Superconvergent interpolatory HDG methods for reaction diffusion equations I: An HDG$_{k}$ method
For researchers using HDG methods for parabolic PDEs, this work provides a simple fix to recover superconvergence without increasing computational cost.
The authors modified an interpolatory HDG method for reaction-diffusion equations by using a postprocessed solution to evaluate the nonlinear term, restoring superconvergence while maintaining computational efficiency. Numerical results confirm the theoretical convergence rates.

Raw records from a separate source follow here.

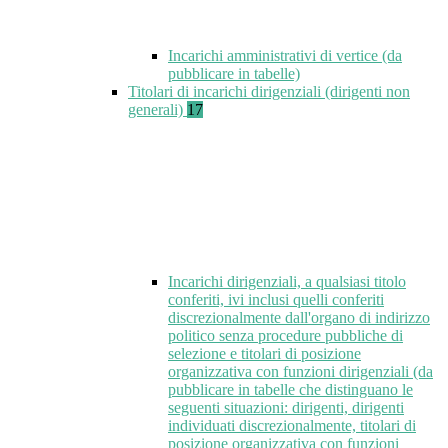
Incarichi amministrativi di vertice (da
pubblicare in tabelle)
Titolari di incarichi dirigenziali (dirigenti non
generali)
17
Incarichi dirigenziali, a qualsiasi titolo
conferiti, ivi inclusi quelli conferiti
discrezionalmente dall'organo di indirizzo
politico senza procedure pubbliche di
selezione e titolari di posizione
organizzativa con funzioni dirigenziali (da
pubblicare in tabelle che distinguano le
seguenti situazioni: dirigenti, dirigenti
individuati discrezionalmente, titolari di
posizione organizzativa con funzioni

In our earlier work [8], we approximated solutions of a general class of scalar parabolic semilinear PDEs by an interpolatory hybridizable discontinuous Galerkin (Interpolatory HDG) method. This method reduces the computational cost compared to standard HDG since the HDG matrices are assembled once before the time integration. Interpolatory HDG also achieves optimal convergence rates; however, we did not observe superconvergence after an element-by-element postprocessing. In this work, we revisit the Interpolatory HDG method for reaction diffusion problems, and use the postprocessed approximate solution to evaluate the nonlinear term. We prove this simple change restores the superconvergence and keeps the computational advantages of the Interpolatory HDG method. We present numerical results to illustrate the convergence theory and the performance of the method.